● **Source information**:
++++++
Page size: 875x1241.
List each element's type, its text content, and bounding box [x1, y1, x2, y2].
++++++
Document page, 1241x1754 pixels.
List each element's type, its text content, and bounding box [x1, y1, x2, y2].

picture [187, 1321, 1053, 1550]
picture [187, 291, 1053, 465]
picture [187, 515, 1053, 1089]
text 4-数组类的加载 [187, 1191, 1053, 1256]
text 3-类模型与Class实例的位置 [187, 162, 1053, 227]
++++++
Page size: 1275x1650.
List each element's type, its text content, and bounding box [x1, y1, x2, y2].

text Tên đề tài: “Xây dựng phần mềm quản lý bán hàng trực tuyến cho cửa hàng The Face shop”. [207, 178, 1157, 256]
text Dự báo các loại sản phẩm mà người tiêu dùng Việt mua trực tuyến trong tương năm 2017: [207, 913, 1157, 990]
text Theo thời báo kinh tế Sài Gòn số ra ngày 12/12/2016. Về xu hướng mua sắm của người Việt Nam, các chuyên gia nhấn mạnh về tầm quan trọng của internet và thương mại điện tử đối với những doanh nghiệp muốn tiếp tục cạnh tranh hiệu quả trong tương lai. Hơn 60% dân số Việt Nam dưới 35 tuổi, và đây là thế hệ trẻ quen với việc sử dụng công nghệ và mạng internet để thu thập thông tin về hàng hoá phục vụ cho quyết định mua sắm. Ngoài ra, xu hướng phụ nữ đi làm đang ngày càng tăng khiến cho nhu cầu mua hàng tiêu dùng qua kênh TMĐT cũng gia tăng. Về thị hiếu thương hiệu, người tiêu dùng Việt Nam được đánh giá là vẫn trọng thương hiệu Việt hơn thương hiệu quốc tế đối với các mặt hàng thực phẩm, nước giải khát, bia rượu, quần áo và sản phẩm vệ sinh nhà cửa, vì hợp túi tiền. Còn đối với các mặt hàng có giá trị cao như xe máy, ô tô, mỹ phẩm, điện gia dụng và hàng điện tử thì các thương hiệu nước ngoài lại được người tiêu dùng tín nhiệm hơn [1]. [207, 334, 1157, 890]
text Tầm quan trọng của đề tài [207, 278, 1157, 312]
++++++
● **What you need to do**:
In the entries above, copy each line that contains the string "size".

● **Response area**:
Page size: 875x1241.
Page size: 1275x1650.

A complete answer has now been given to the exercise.